--- Information given Enclosed Below ---
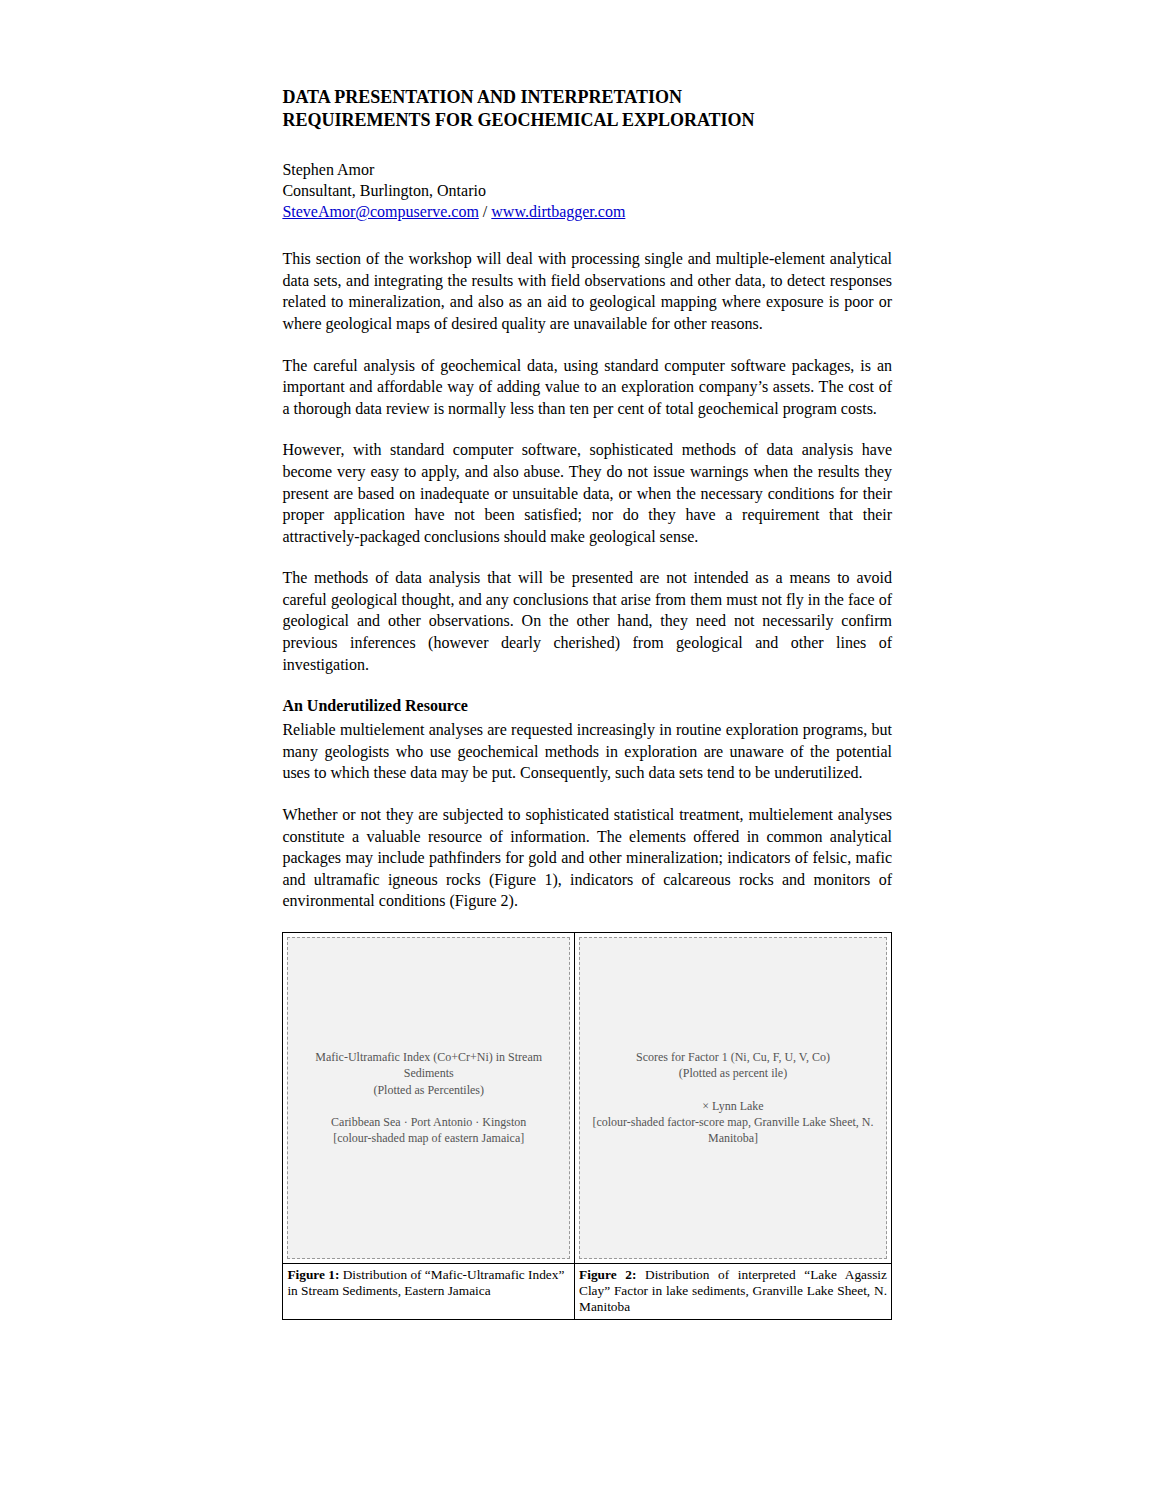Data Presentation and Interpretation
Requirements for Geochemical Exploration
Stephen Amor
Consultant, Burlington, Ontario
SteveAmor@compuserve.com / www.dirtbagger.com
This section of the workshop will deal with processing single and multiple-element analytical data sets, and integrating the results with field observations and other data, to detect responses related to mineralization, and also as an aid to geological mapping where exposure is poor or where geological maps of desired quality are unavailable for other reasons.
The careful analysis of geochemical data, using standard computer software packages, is an important and affordable way of adding value to an exploration company’s assets. The cost of a thorough data review is normally less than ten per cent of total geochemical program costs.
However, with standard computer software, sophisticated methods of data analysis have become very easy to apply, and also abuse. They do not issue warnings when the results they present are based on inadequate or unsuitable data, or when the necessary conditions for their proper application have not been satisfied; nor do they have a requirement that their attractively-packaged conclusions should make geological sense.
The methods of data analysis that will be presented are not intended as a means to avoid careful geological thought, and any conclusions that arise from them must not fly in the face of geological and other observations. On the other hand, they need not necessarily confirm previous inferences (however dearly cherished) from geological and other lines of investigation.
An Underutilized Resource
Reliable multielement analyses are requested increasingly in routine exploration programs, but many geologists who use geochemical methods in exploration are unaware of the potential uses to which these data may be put. Consequently, such data sets tend to be underutilized.
Whether or not they are subjected to sophisticated statistical treatment, multielement analyses constitute a valuable resource of information. The elements offered in common analytical packages may include pathfinders for gold and other mineralization; indicators of felsic, mafic and ultramafic igneous rocks (Figure 1), indicators of calcareous rocks and monitors of environmental conditions (Figure 2).
Mafic-Ultramafic Index (Co+Cr+Ni) in Stream Sediments
(Plotted as Percentiles)
Caribbean Sea · Port Antonio · Kingston
[colour-shaded map of eastern Jamaica]
Scores for Factor 1 (Ni, Cu, F, U, V, Co)
(Plotted as percent ile)
× Lynn Lake
[colour-shaded factor-score map, Granville Lake Sheet, N. Manitoba]
Figure 1: Distribution of “Mafic-Ultramafic Index” in Stream Sediments, Eastern Jamaica
Figure 2: Distribution of interpreted “Lake Agassiz Clay” Factor in lake sediments, Granville Lake Sheet, N. Manitoba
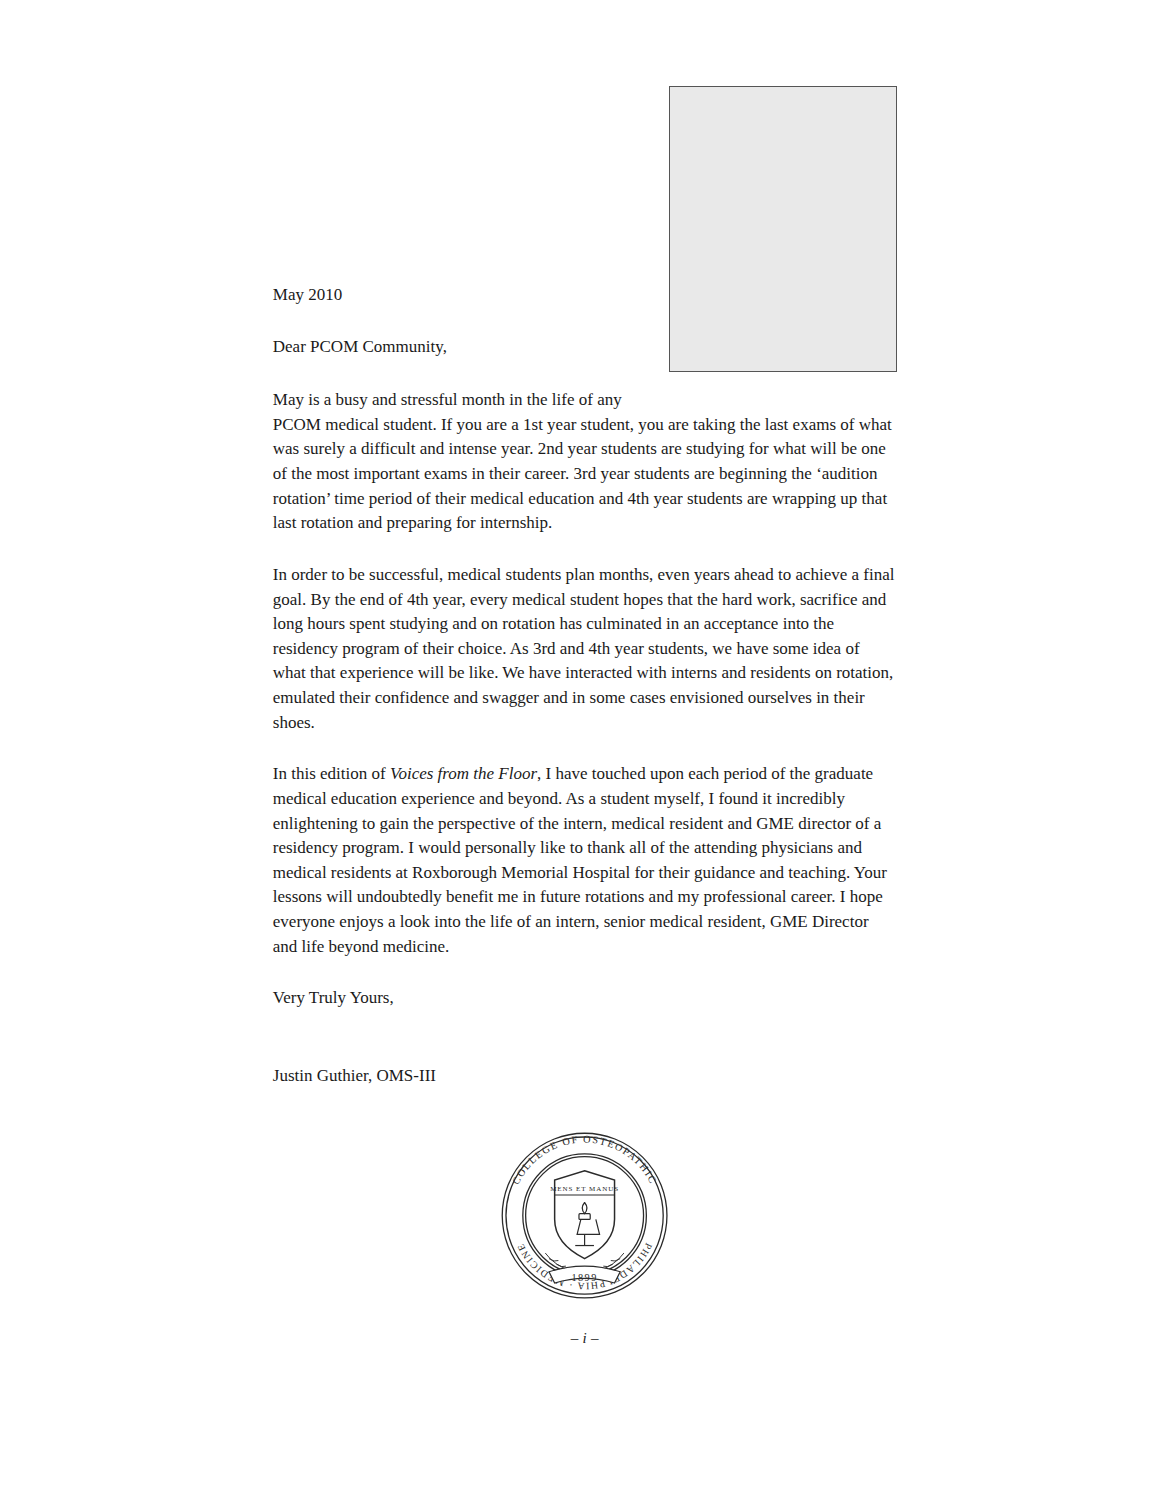May 2010
Dear PCOM Community,
May is a busy and stressful month in the life of any PCOM medical student. If you are a 1st year student, you are taking the last exams of what was surely a difficult and intense year. 2nd year students are studying for what will be one of the most important exams in their career. 3rd year students are beginning the ‘audition rotation’ time period of their medical education and 4th year students are wrapping up that last rotation and preparing for internship.
In order to be successful, medical students plan months, even years ahead to achieve a final goal. By the end of 4th year, every medical student hopes that the hard work, sacrifice and long hours spent studying and on rotation has culminated in an acceptance into the residency program of their choice. As 3rd and 4th year students, we have some idea of what that experience will be like. We have interacted with interns and residents on rotation, emulated their confidence and swagger and in some cases envisioned ourselves in their shoes.
In this edition of Voices from the Floor, I have touched upon each period of the graduate medical education experience and beyond. As a student myself, I found it incredibly enlightening to gain the perspective of the intern, medical resident and GME director of a residency program. I would personally like to thank all of the attending physicians and medical residents at Roxborough Memorial Hospital for their guidance and teaching. Your lessons will undoubtedly benefit me in future rotations and my professional career. I hope everyone enjoys a look into the life of an intern, senior medical resident, GME Director and life beyond medicine.
Very Truly Yours,
Justin Guthier, OMS-III
COLLEGE OF OSTEOPATHIC PHILADELPHIA · MEDICINE MENS ET MANUS 1899
– i –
--- End of Enclosed Information given ---
* Problem to work on:
Wherever the word "results" appears in the entries above, copy that line.

* Task result:
This section of the workshop will deal with processing single and multiple-element analytical data sets, and integrating the results with field observations and other data, to detect responses related to mineralization, and also as an aid to geological mapping where exposure is poor or where geological maps of desired quality are unavailable for other reasons.
However, with standard computer software, sophisticated methods of data analysis have become very easy to apply, and also abuse. They do not issue warnings when the results they present are based on inadequate or unsuitable data, or when the necessary conditions for their proper application have not been satisfied; nor do they have a requirement that their attractively-packaged conclusions should make geological sense.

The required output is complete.